Liminaire
Commencer par trouver un
titre.
Textes
brefs !... Vraiment original.
Pourquoi pas Texticules,
ou Margicules comme à l'époque de Totem. Mais ces textes ne
sont pas destinés aux marges. Ils ne sont pas destinés.
Que disent les mânes ?
Choses vues. Je
n'aime pas trop les choses, père Hugo. Elles manquent d'âme,
frisent trop l'anecdote. Les miennes ne sont pas vues, mais
ressenties, perçues, rêvées, espérées... Le parti pris des
choses. Ponge ne serait-il qu'un copieur ! Le titre fait son
petit effet. Mais, pour l'avoir lu, je préfère ne pas me mettre
sous l'égide de sa poésie technicienne, si froide. Alors...
Jules Renard. Ses
merveilleuses Histoires naturelles. Si poétiques, drôles,
fines, surprenantes.
Mes petits tableaux ne
sont pas trop naturels. Pas tous. A part le seul que j'ai écrit. Je
réfléchirai à Blasons, comme ces petits poèmes consacrés
à un détail anatomique, tel Le Beau Tétin de Clément
Marot. Blasons du ciel, blasons des arbres, des êtres, des objets,
des corps. L'art de blasonner requiert chaleur et amour, doigté,
précision et douceur.
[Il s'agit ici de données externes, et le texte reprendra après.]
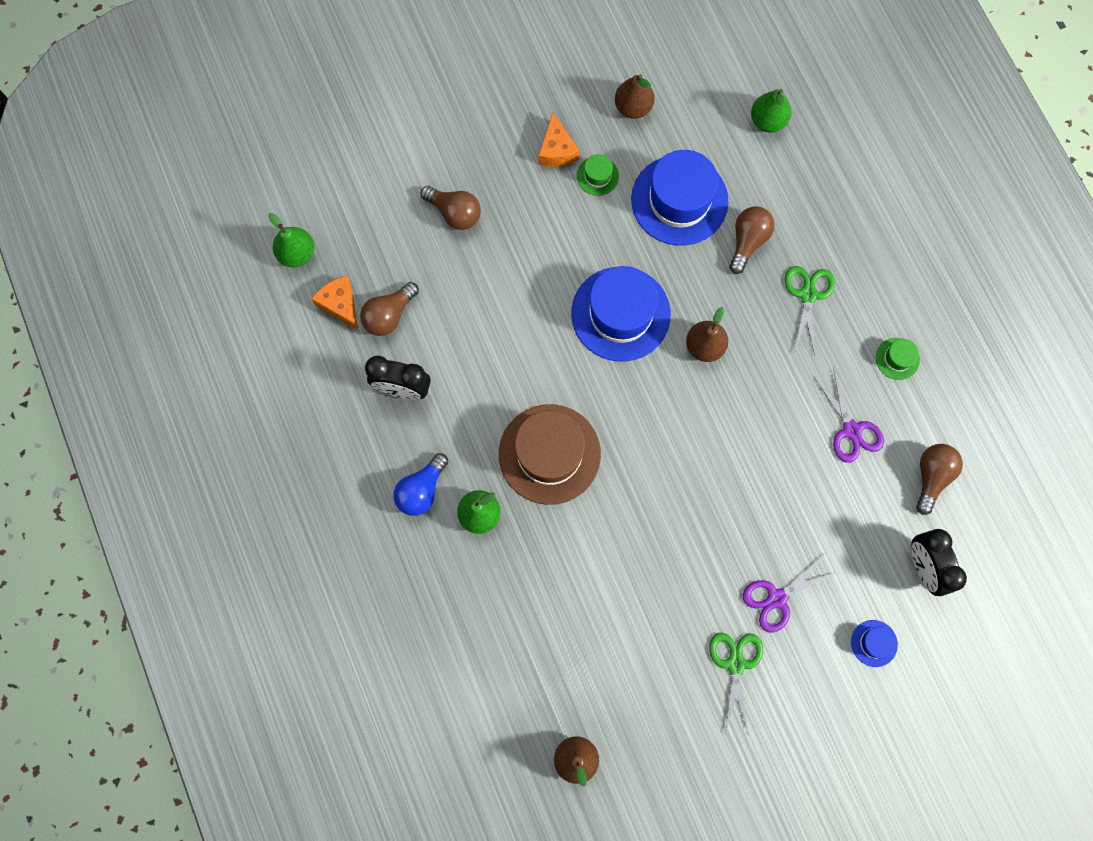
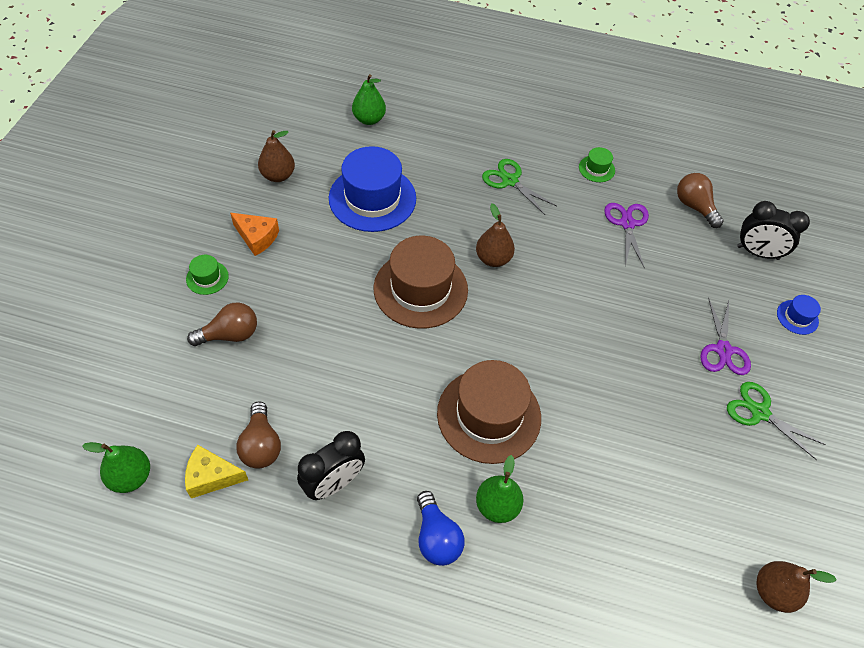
camera: 55 degrees left, 20 degrees down
(340, 304) = (211, 477): orange cheese -> yellow cheese
(597, 176) = (303, 229): green hat -> green hat (207, 278)
(620, 314) = (420, 289): blue hat -> brown hat
(748, 241) = (440, 184): brown light bulb -> none
(851, 430) = (627, 224): purple scissors -> purple scissors turned 105 degrees counterclockwise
Il magnifie l'objet qu'il voue à l'art.
J'y réfléchirai
sérieusement.
Après ce long préambule
à la recherche d'un titre à trouver, introuvé... le premier texte.
L'insert
NB : Un insert est une
chambre de combustion métallique comportant une ou plusieurs portes
et laissant apparaître le feu à travers des vitres spéciales se
substituant au foyer d'une cheminée de chauffage au bois ou intégré
dans celui-ci.
Le
bonheur, anachronique, de faire un bon feu.
Dans
un insert.
La
fumée reste emprisonnée dans le petit caisson étanche où le bois
avec le spectacle des flammes qui l'assaillent prend des allures
d'aquarium tropical si l'on a bien pris soin de nettoyer la vitre.
Derrière
la vie du métal, ses grincements, ses dilatations, se perçoivent
les craquements du bois.
Un
léger fumet a quand même imprégné l'air, suffisamment pour être
transporté ailleurs, vers d'autres feux, d'autres campements, des
souvenirs de veillées, de flambées illuminant la nuit.
On
s'assoit dans le canapé.
Le
salon est silencieux. Personne pour raconter une vieille histoire. La
télévision est éteinte. Les radiateurs diffusent leur chaleur
électrique.
L'énorme
bille de bois trône dans le foyer. Le feu a creusé ses entrailles,
des coeurs écarlates pulsent dans le noir, des cavernes s'ouvrent
sous les parois sombres. Courant comme des cavales sur les flancs
d'une colline, les flammèches glissent sur le ventre du monstre,
lèchent son dos, volètent sur l'écorce moussue et s'évaporent.
Danseuses
orientales aux voiles transparents, herbiers de feu ondoyant sous les
vagues de chaleur, petits animaux craintifs flairant leur proie.
Le
périscope de la cheminée crache son haleine tiède dans l'immensité
glacée de la nuit.
Il
faut s'enfoncer dans les profondeurs de la maison, sa tiédeur, son
calme, sa paix abyssale.
Les
colonnes d'air chaud gonflent la trachée de métal, le feu
s'assoupit, se rencogne au coeur de la souche qu'il va grignoter
lentement de l'intérieur comme une grosse pomme d'api.
La
bête blessée ferme ses yeux un à un, rougeoyants sous une épaisse
paupière de cendre.
Dans
la cage de verre, le dragon s'est endormi sur son trésor et ne
poussera son dernier souffle qu'à l'aube grise.